The party's directive is the latest interpretation of new economic policies under the leadership of President Xi Jinping and Premier Li Keqiang.

GDP gets priority

Since March, the new government has gradually tilted the balance of economic and environmental interests with a series of statements on how local officials will be judged.

But none of the new guidelines has suggested putting anti-pollution efforts above GDP.

In November, the Third Plenary Session of the party's Central Committee called for forming "a comprehensive assessment system for officials' performance to rectify the one that overemphasizes GDP growth."

At another point, the plenum urged an end to "the GDP assessment of key poverty-alleviation areas with fragile ecosystems."

That exemption could apply to about half of China's 2,000 county-level regions, said Yang Weimin, deputy head of the Office of the Central Leading Group on Finance and Economic Affairs, according to the official English-language China Daily.

But as with other items on the government's reform agenda, it is unclear when it will be implemented.

Local growth surge

In the meantime, some provincial and municipal governments have been pumping up their economic expansion as before, even as the national GDP growth rate for the year is expected to slow to around 7.6 percent.

Tianjin municipality and Guizhou province both reported GDP growth of 12.6 percent for the first three quarters of 2013, while Chongqing municipality recorded 12.4 percent, China Daily said.

The results suggest that the forces of old-fashioned development and new-style sustainable development are pulling in opposite directions, not only at provincial and local levels but also within the party and the central government itself.

The party circular also conveys conflict because it groups environmental assessment together with employment, which is usually associated with economic growth.

Although the government has pledged to rebalance the economy, it is unclear whether it will crack down on the provinces that are still outpacing the national average by wide margins.

"People are wondering about how much rebalancing they're going to be doing because they're anxious about the slowing down," Dittmer said.

Commitment to reform?

At the national level, economic growth policies appear split.
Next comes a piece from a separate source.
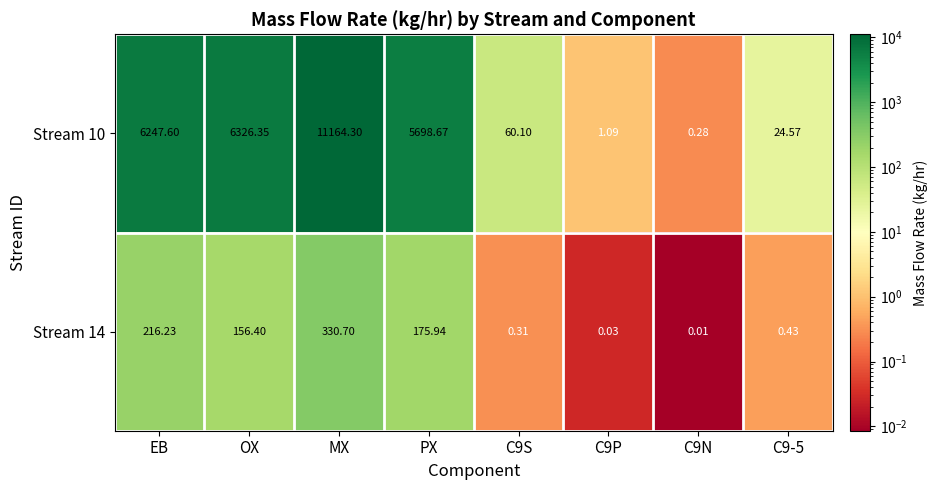

At which category is the sum across all series the highest?

MX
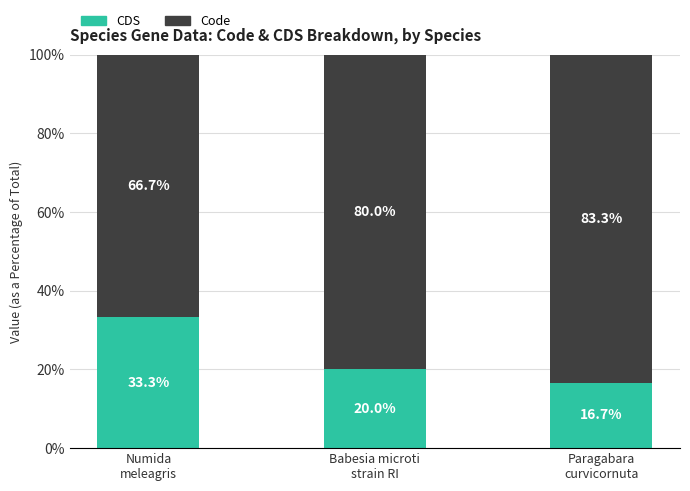

Reading left to right, what are the values for CDS?

33.3	20.0	16.7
While the plenum declared a "decisive" role for the market, it did not back away from supporting state-owned enterprises (SOEs).

"They're in a transitional phase with the new leadership, and Xi wants to make big reforms, but his own commitment to reform is also ambiguous," Dittmer said.

Local officials may have trouble in interpreting the new national policies for advancing their careers after decades of relying on high-growth imperatives.

One problem is that economic growth may be easier to measure than environmental protection, even though the accuracy of local economic data has been frequently challenged by the National Bureau of Statistics (NBS).

"GDP is nice and quantitative. You can put a number on it," said Dittmer. "It's hard to put a number on smog."

Although China's cities have started issuing regular reports on smog-forming particulates known as PM 2.5, the pollution may drift over regional borders, making local responsibility for the problems unclear.